Examples abound of innovation and experimentation to discover workable solutions. Street Bump is a project that enlists public help to improve roads, wherein volunteers use a specially designed app to report road conditions in their neighbourhoods, which enables governments to know where oversights exist in road infrastructure and channel their investments to the right places.
Then there is the still relatively new field of civic tech, that hopes to address climate change by relying on citizens to install sensors in their homes in order to gather data about the air quality they breathe and to provide governments with the information to construct air-quality maps.
Bloomberg’s Mayors’ Challenge has been around since 2013. In 2021, with 631 cities from around the world participating, its focus shifted to pitches for the most innovative urban solutions in the wake of the pandemic. Fifteen winning cities will gain the support from innovation and data experts, plus a million dollars to refine and implement their ideas.
The 50 entries that made the “first cut” were seeking funding for ideas such as:
- addressing the rising crime situation in Guadalajara, Mexico, through a citizen-safety technology portal that gathers real-time data for directing safety resources where they are needed most;
- building smart waste-disposal stations in Kigali, Rwanda, that deploy sensors to gain information improving waste collection, sanitation, and water hygiene;
- pushing for the adoption of electric vehicles (EVs) in Pune, India, to solve air pollution through a city-wide EV plan and a stimulus fund to encourage EV use.
Weiss also presents a scenario of a “probable versus possible” solution to the COVID-19 crisis. The probable response of governments was seen in going back to human contact tracing, opting for the obvious choice implemented during previous outbreaks of HIV, tuberculosis, SARS, and MERS. However, a major failing of contact tracing at the time of the Ebola crisis was revealed in its inability to scale quickly. Instead, using a possibility approach, if contact tracing had been digitalized (as it had been in Singapore) relying on apps running on Bluetooth technology, Weiss argues, the results could have been much different.

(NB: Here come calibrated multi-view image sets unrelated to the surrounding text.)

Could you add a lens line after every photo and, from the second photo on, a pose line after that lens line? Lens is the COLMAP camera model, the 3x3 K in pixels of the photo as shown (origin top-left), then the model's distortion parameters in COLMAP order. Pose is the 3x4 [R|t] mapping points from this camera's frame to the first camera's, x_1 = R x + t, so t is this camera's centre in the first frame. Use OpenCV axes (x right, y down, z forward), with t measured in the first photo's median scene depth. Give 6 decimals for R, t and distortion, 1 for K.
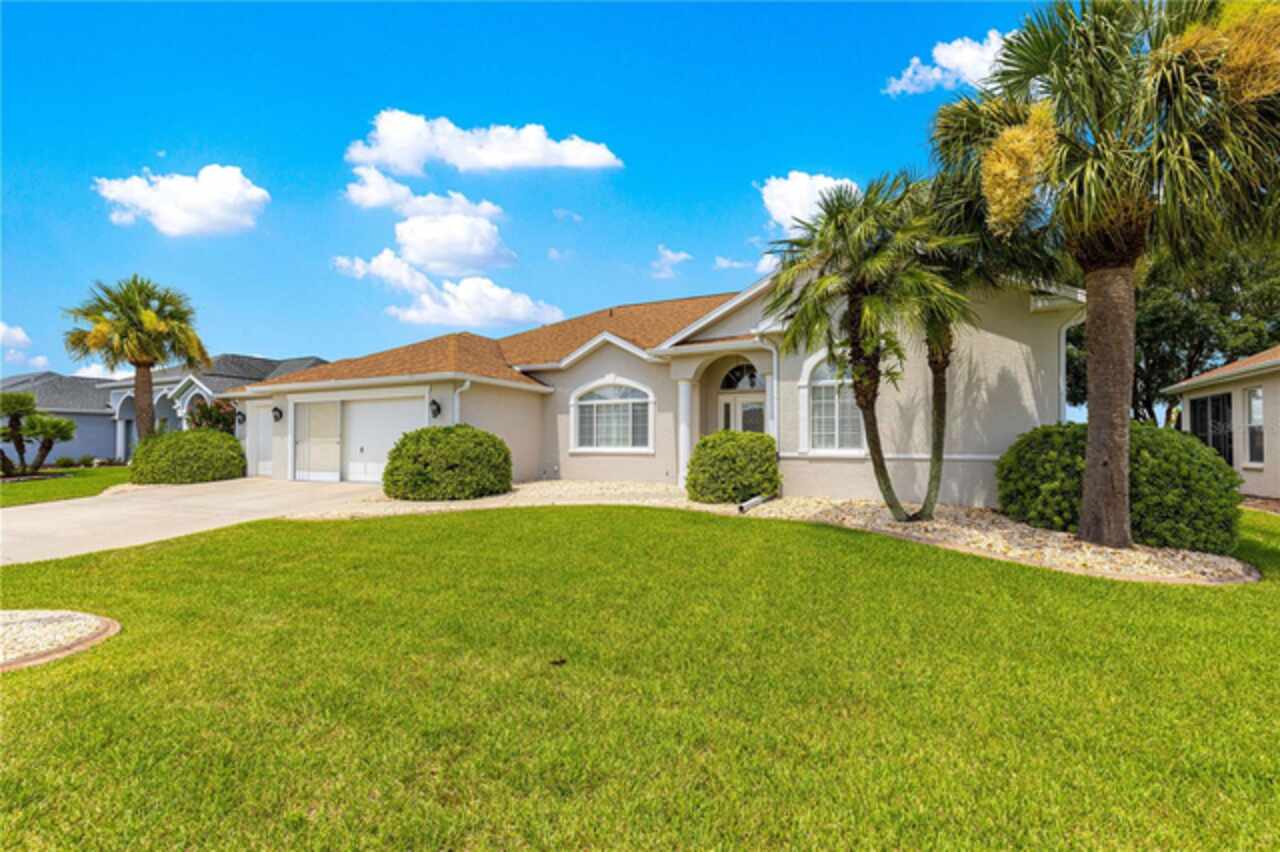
lens RADIAL K [[572.4, 0, 641.2], [0, 572.4, 430.2], [0, 0, 1]] dist [0.001372, 0.000257]
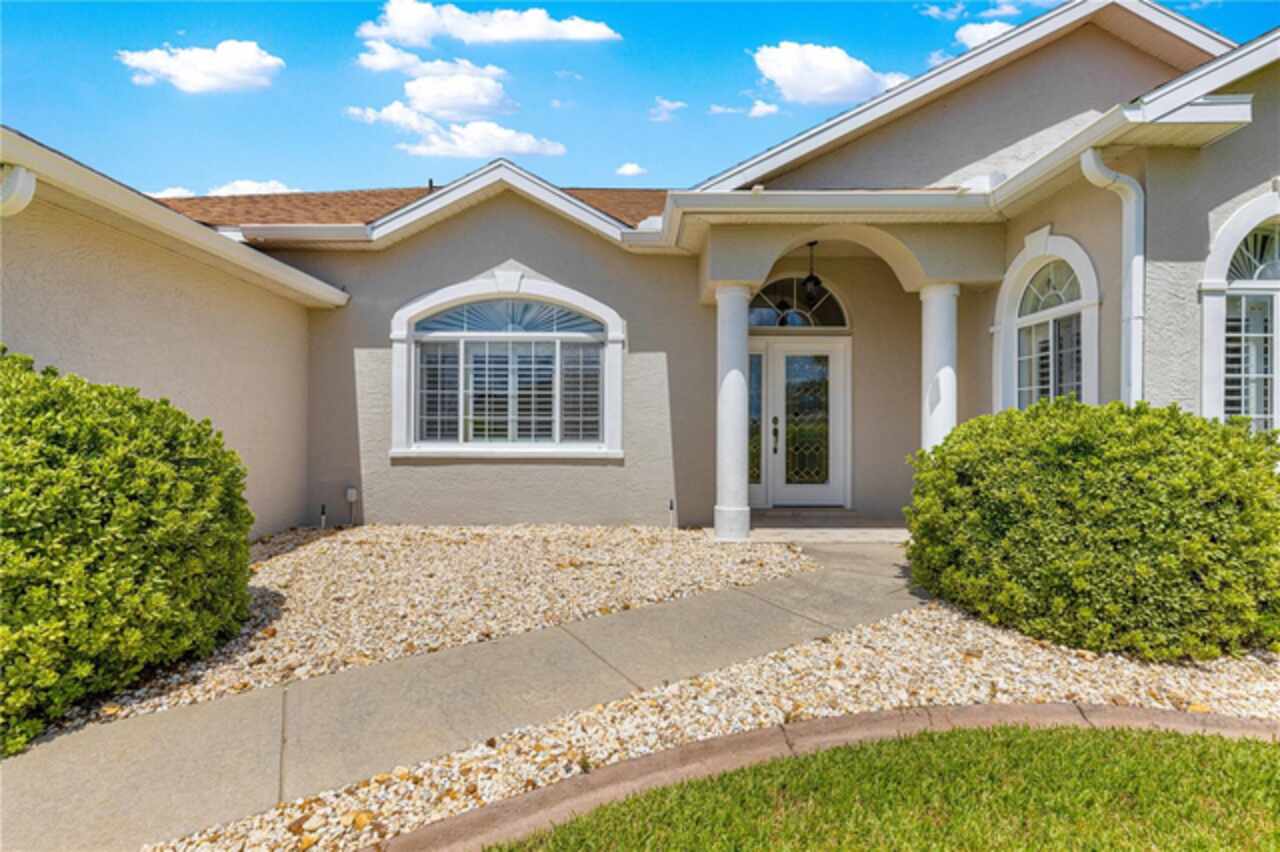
lens RADIAL K [[567.0, 0, 641.2], [0, 567.0, 431.1], [0, 0, 1]] dist [0.001949, -0.000248]
pose [[0.889294, 0.002899, 0.457327, -0.161044], [-0.014716, 0.999643, 0.022279, 0.009904], [-0.457100, -0.026543, 0.889019, 0.594634]]
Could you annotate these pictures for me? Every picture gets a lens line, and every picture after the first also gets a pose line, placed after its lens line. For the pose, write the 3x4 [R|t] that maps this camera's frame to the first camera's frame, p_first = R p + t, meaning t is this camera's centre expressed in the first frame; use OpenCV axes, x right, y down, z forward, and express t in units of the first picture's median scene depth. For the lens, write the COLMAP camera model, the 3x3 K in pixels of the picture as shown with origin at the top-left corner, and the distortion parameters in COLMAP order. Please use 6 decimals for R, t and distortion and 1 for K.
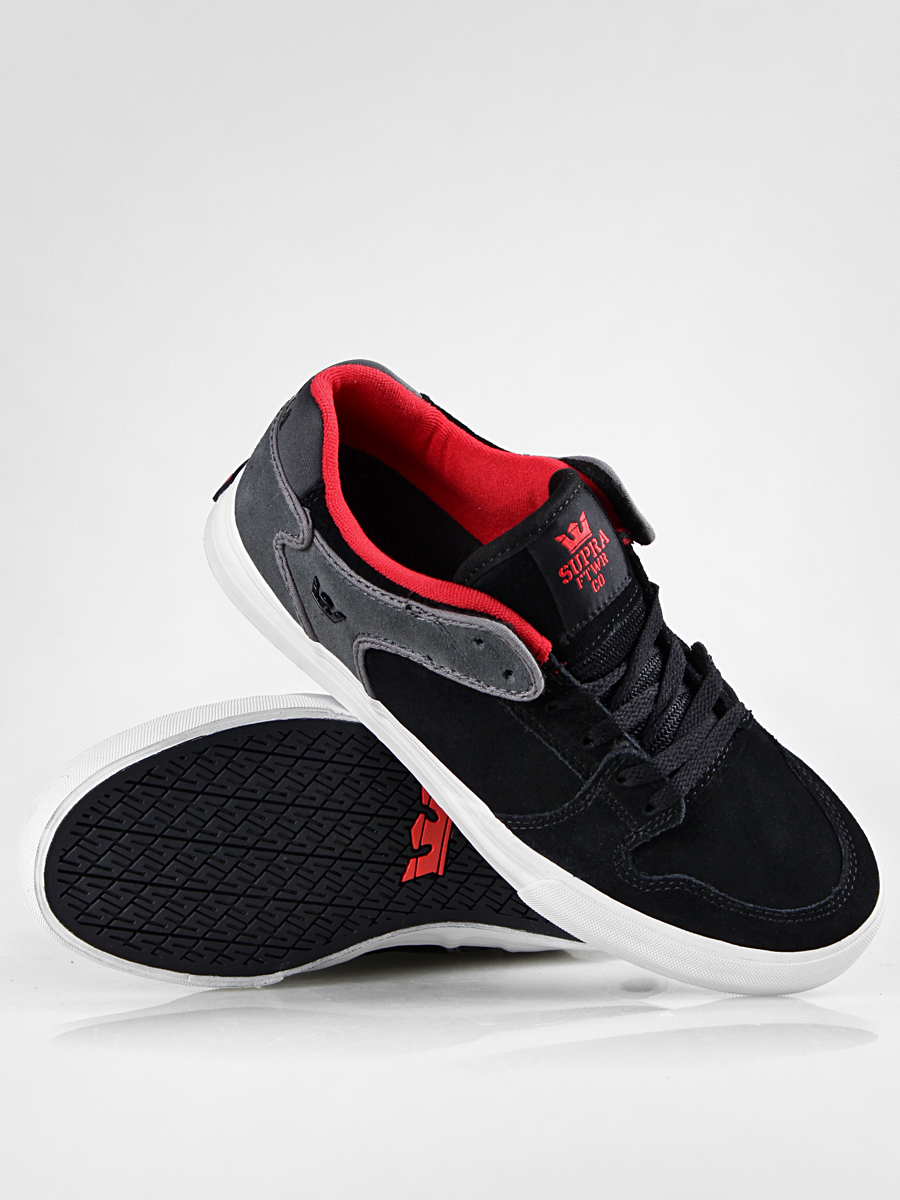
lens RADIAL K [[3659.5, 0, 450.0], [0, 3659.5, 600.0], [0, 0, 1]] dist [0.115669, 1.019374]
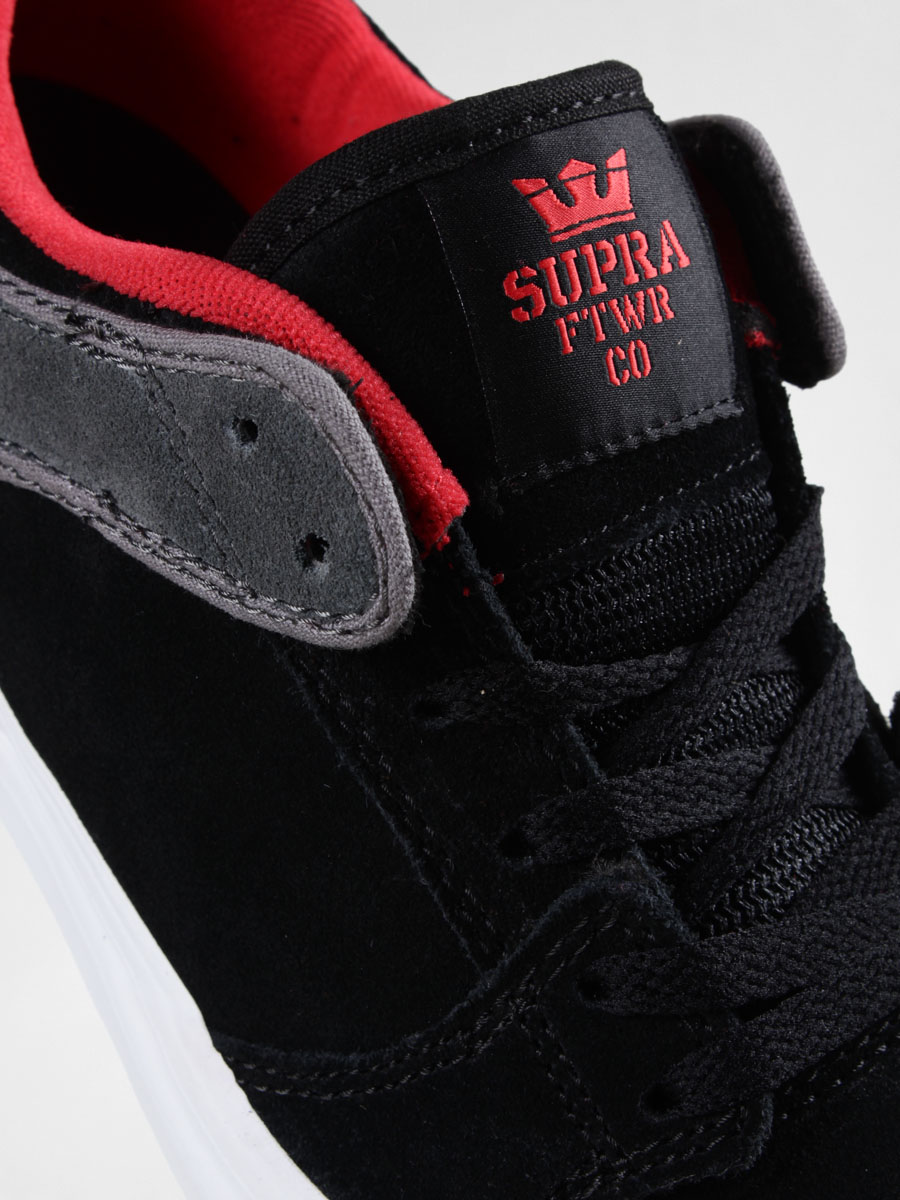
lens RADIAL K [[3659.5, 0, 450.0], [0, 3659.5, 600.0], [0, 0, 1]] dist [0.115669, 1.019374]
pose [[0.972144, 0.215701, -0.091698, 0.056814], [-0.230688, 0.949749, -0.211563, 0.087770], [0.041456, 0.226824, 0.973053, 0.680756]]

Author of The Entrepreneurial State: Debunking Public vs. Private Sector Myths, Mariana Mazzucato posits that while the private sector is traditionally hailed as the custodian of innovation and novelty, in the case of the iPhone, all of the “smart” technologies behind it — internet, GPS, Siri, and touch-screen display — were a surprising outcome of government-funded projects.
If public entrepreneurship holds so much potential, why hasn’t its impact been widespread? Weiss attributes this to the lack of government employees who can truly don the caps of public entrepreneurs. The tendency for most government employees is to gravitate toward administering, instead of thinking like entrepreneurs.
A possible solution is to train public entrepreneurs, teaching them to: embrace lean experimentation (admittedly, a scary proposition in government) through beta tests on the public; gauge responses through press and community involvement; avoid scaling too quickly or too slowly; adopt the principles of partnering with the public; and navigate press and public interest through effective storytelling, while not disclosing too much about the pivots the government is making.
While it may sound impossible, entrepreneurship is without doubt a coachable endeavour — given that governments around the world recognize the value in the entrepreneurial approach to solving public problems, but requires devoting resources and time to inculcating entrepreneurialism in future generations of government leaders.